MAKING HIS MARK: The GLOBE & MAIL's David Shoalts writes the pension court battle between the NHL and the NHLPA will be a "watershed moment" for Kelly. It is not important that Kelly "wins the fight, only that he is willing to wage it," as by doing so, he "should satisfy a small but influential group of his members who remain suspicious of anything that smacks of a cozy relationship with the NHL." Union sources have indicated that the players are "keeping a close eye on Kelly," as they "do not want to see any sign of overt chumminess with management." However, the pension dispute "could satisfy the hardliners that Kelly is his own man, ready to go to war for the players, but at the same time not provoke a major war that might derail the gravy train for the moderates" (GLOBE & MAIL, 9/15).
In Miami, Michelle Kaufman reported La Liga club FC Barcelona is "looking to launch a sister team in Miami in conjunction" with MLS. A Barcelona spokesperson said that President Joan LaPorta and CEO Joan Olive last week were in the Miami area "exploring the market but stressed that talks of starting a U.S. team are in the preliminary stages." LaPorta and Olive also visited N.Y. and are "weighing a few East Coast cities" (MIAMI HERALD, 9/14).
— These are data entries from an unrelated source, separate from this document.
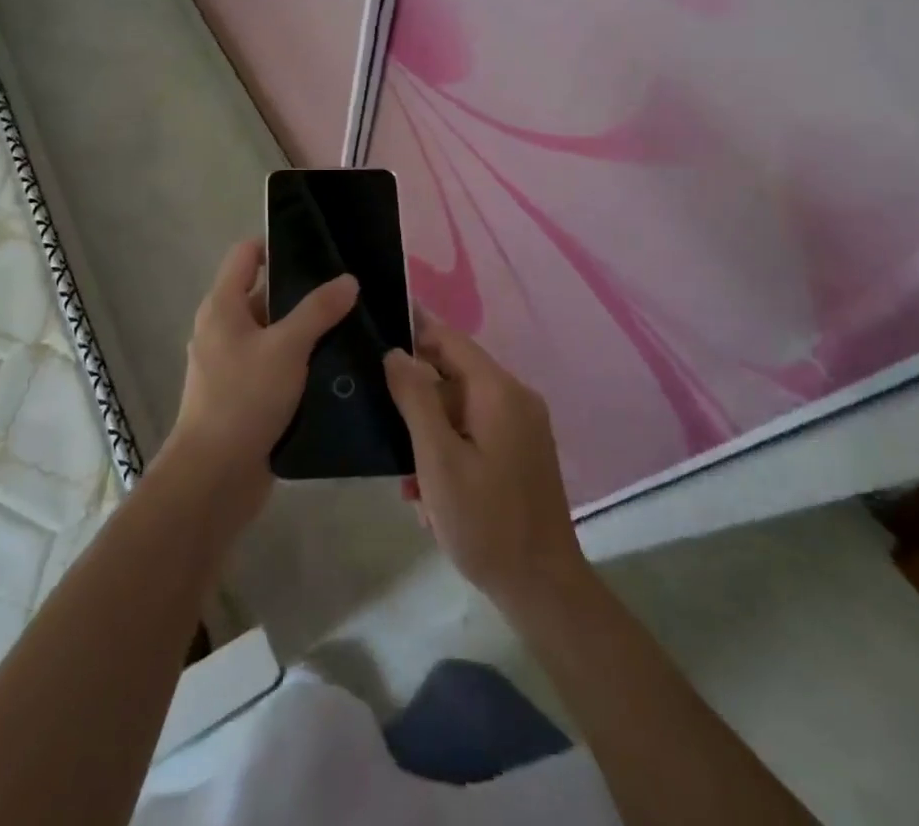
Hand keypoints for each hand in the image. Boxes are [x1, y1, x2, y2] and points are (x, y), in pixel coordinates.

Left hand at [162, 238, 357, 523]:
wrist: (214, 476)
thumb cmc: (244, 398)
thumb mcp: (287, 347)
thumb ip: (318, 310)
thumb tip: (348, 279)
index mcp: (222, 305)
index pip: (247, 254)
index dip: (278, 244)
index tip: (320, 249)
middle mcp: (223, 328)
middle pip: (264, 293)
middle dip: (303, 291)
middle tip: (348, 290)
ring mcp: (233, 363)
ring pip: (274, 332)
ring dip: (306, 329)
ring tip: (351, 325)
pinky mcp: (245, 394)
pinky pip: (275, 365)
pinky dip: (300, 361)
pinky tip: (335, 366)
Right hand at [383, 315, 587, 617]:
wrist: (543, 589)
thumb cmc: (485, 522)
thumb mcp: (438, 459)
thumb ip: (415, 398)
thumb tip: (395, 351)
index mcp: (498, 390)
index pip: (449, 339)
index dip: (413, 329)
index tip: (375, 329)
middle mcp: (515, 397)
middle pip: (454, 372)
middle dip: (416, 395)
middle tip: (381, 419)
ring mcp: (522, 425)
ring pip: (460, 406)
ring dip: (429, 430)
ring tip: (407, 476)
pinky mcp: (521, 450)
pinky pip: (475, 430)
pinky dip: (449, 447)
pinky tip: (430, 490)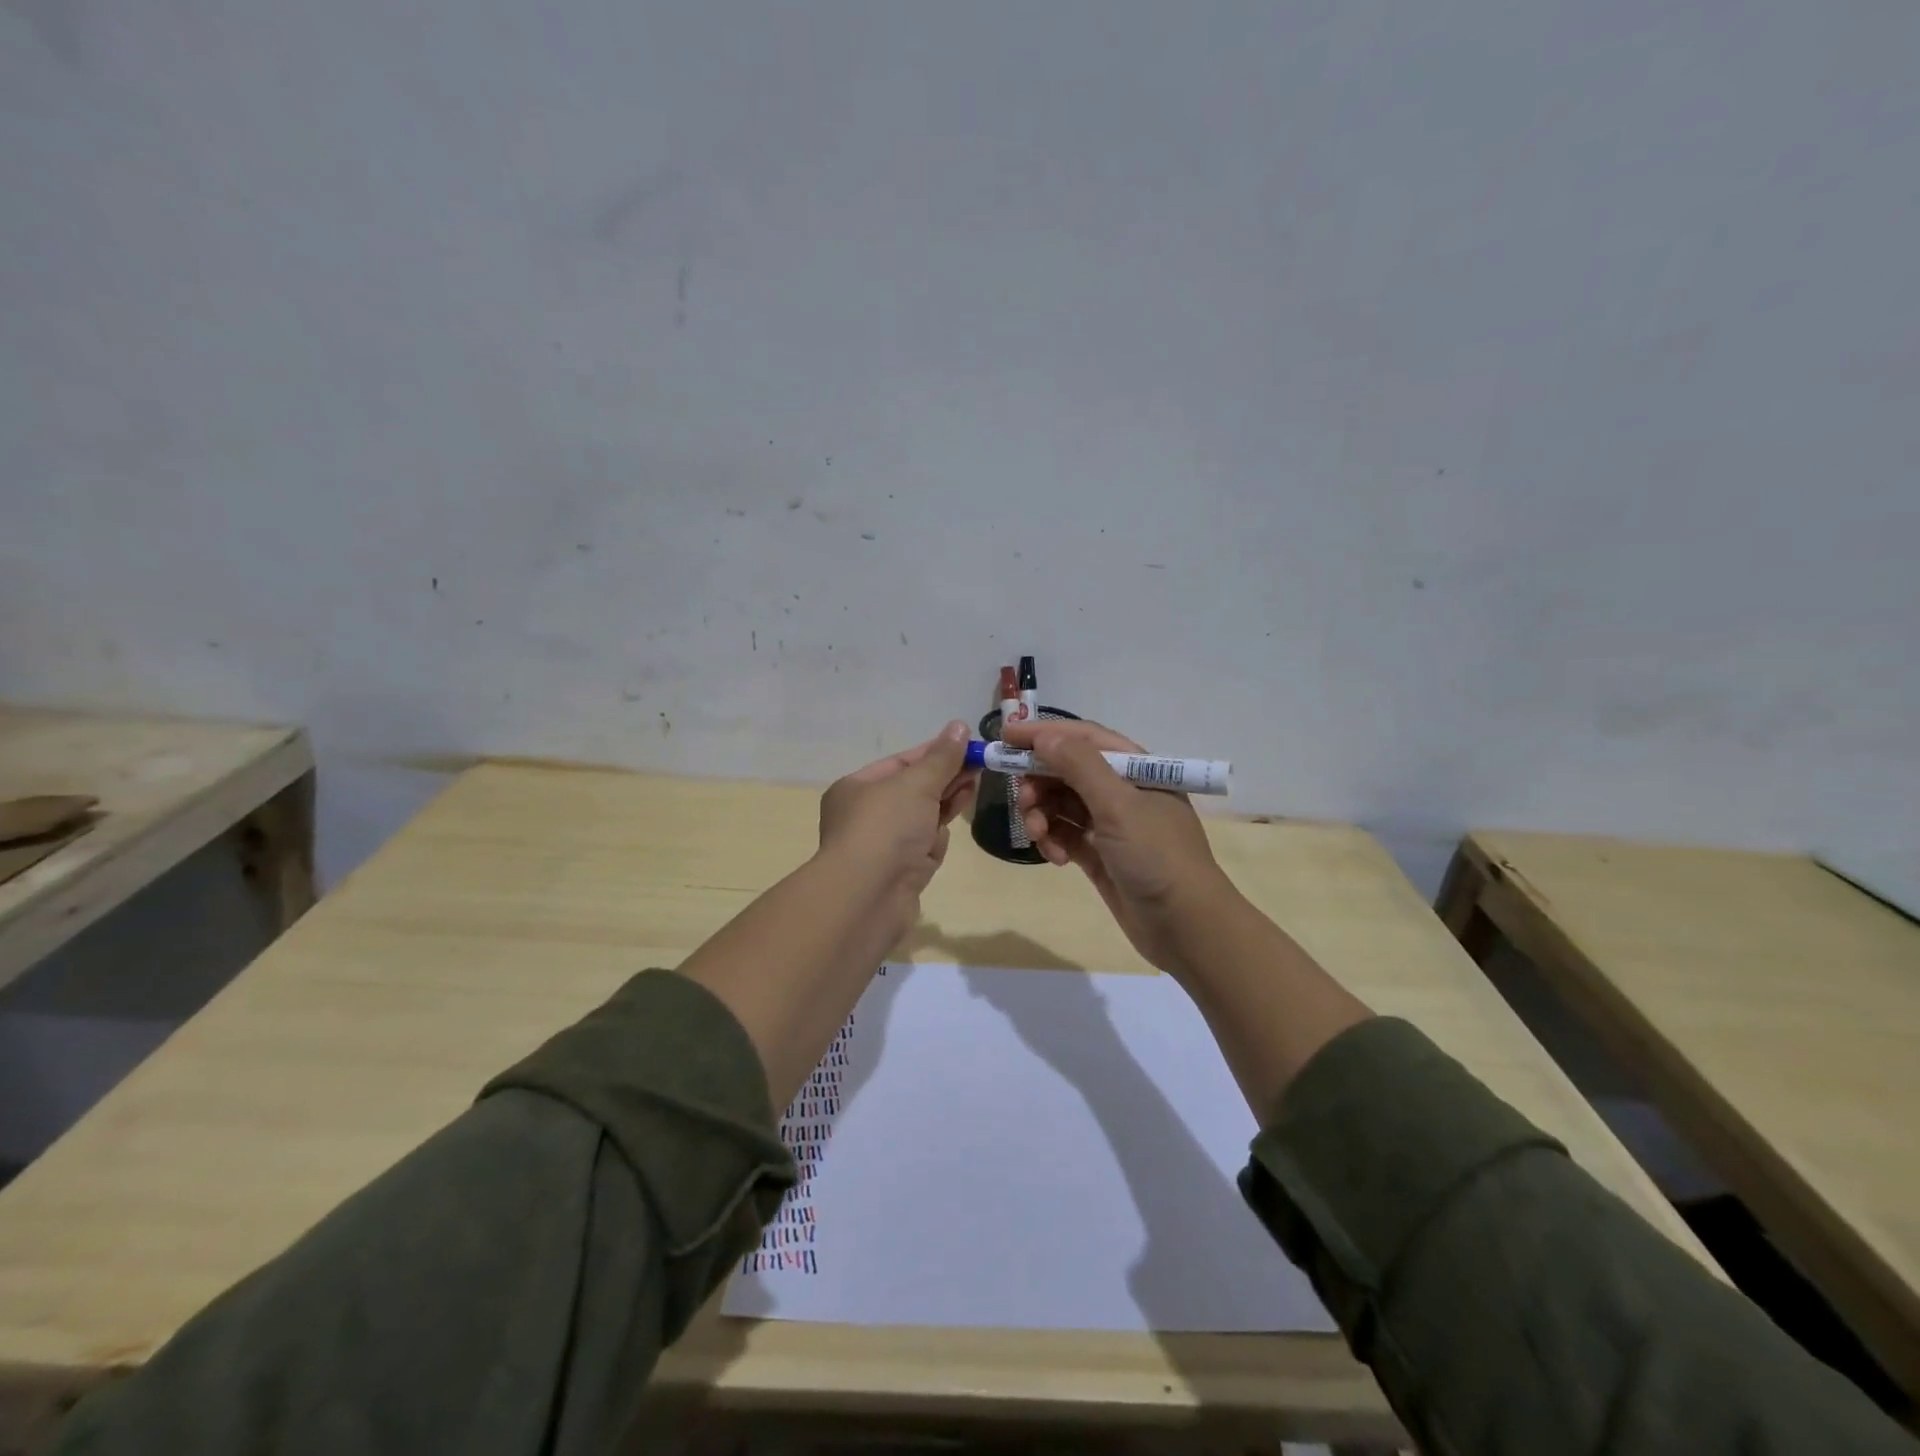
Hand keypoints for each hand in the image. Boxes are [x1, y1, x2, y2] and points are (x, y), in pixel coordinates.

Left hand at [817, 721, 976, 910]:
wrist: (868, 897)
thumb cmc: (886, 828)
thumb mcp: (916, 784)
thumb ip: (941, 758)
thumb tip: (959, 726)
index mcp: (856, 788)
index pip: (901, 763)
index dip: (935, 753)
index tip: (967, 745)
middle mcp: (866, 815)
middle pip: (913, 790)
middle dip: (945, 777)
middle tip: (980, 764)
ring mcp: (883, 846)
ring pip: (921, 818)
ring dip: (945, 803)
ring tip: (973, 786)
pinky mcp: (900, 872)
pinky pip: (923, 846)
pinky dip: (936, 838)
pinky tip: (948, 831)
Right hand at [1003, 718, 1234, 975]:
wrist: (1186, 927)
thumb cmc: (1156, 856)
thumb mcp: (1118, 805)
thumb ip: (1080, 765)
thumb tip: (1044, 736)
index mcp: (1135, 769)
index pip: (1083, 738)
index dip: (1043, 734)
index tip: (1004, 737)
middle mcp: (1122, 791)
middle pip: (1067, 771)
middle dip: (1039, 782)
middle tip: (1022, 800)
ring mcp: (1111, 824)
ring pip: (1061, 804)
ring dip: (1043, 814)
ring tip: (1039, 835)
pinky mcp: (1100, 854)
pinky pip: (1065, 835)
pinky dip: (1053, 841)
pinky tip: (1054, 858)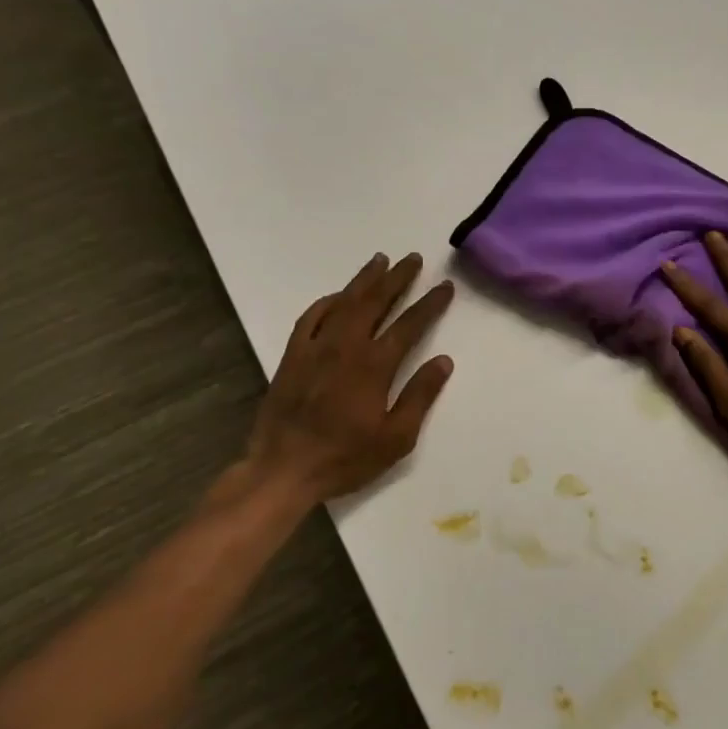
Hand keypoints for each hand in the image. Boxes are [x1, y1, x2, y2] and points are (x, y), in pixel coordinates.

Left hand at [212, 253, 455, 522]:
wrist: (283, 469)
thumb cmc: (345, 458)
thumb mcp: (396, 437)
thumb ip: (420, 396)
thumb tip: (444, 361)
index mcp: (374, 366)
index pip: (409, 325)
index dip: (429, 303)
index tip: (444, 286)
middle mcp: (345, 347)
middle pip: (375, 302)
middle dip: (397, 278)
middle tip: (413, 259)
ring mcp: (315, 348)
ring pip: (344, 303)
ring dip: (364, 280)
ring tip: (380, 261)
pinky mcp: (292, 356)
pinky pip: (311, 318)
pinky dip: (327, 302)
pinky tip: (338, 296)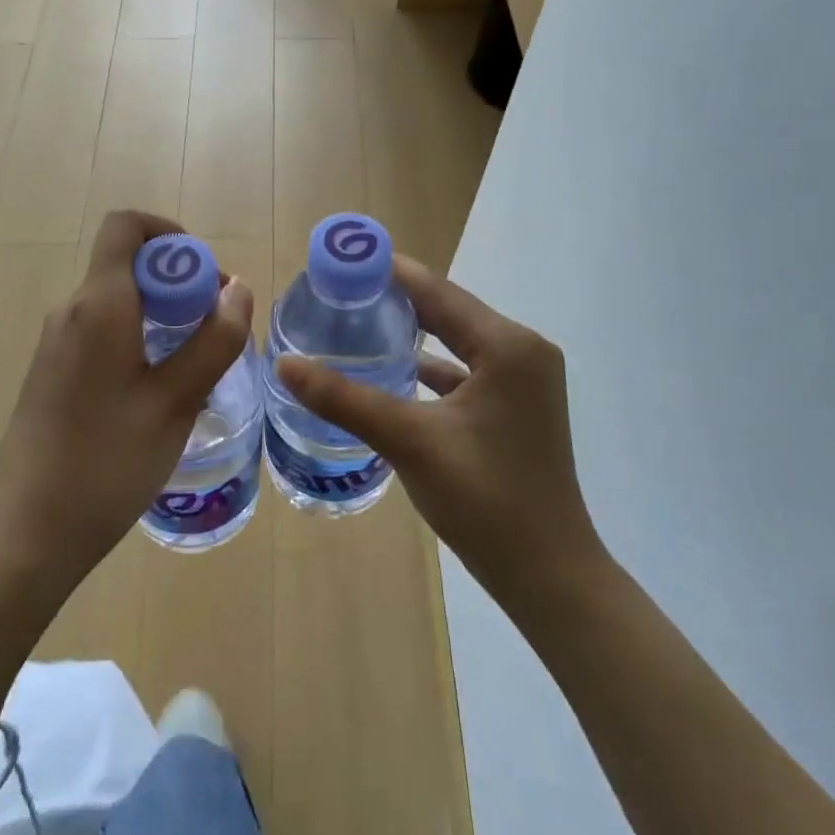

LEARNING FROM HISTORY: With yesterday marking the one-year anniversary of the Patriots' Spygate scandal, CBS' Charley Casserly reported the NFL this offseason "hired personnel from federal agencies whose job it was to protect our embassies from wire-tapping." Casserly: "What’s happening at stadiums during these games is first of all, we have personnel that people, that the teams are not even going to know are there and … checking to see if the frequency between the coach/player system is being disturbed deliberately.” The NFL personnel can also check to see if “players are wrongfully being miked” and they will be “able to listen in to the coach/player communication system to see when that cutoff switch goes off in 15 seconds is it being bypassed." Also, "more aggressive checks of locker rooms, players’ equipment and coaches’ booths” are taking place (“The NFL Today,” CBS, 9/14).
Has Beckham Elevated
Soccer's Status In U.S.?
DAVYDENKO CLEARED: The ATP Friday cleared Nikolay Davydenko of charges that he fixed a match last summer. The ATP said that it "found no evidence of wrongdoing" by Davydenko, his opponent, Martin Vassallo Arguello, or "anyone else associated with their match." The ATP in a statement said it has "now exhausted all avenues of inquiry open to it, and the investigation is now concluded" (N.Y. TIMES, 9/13).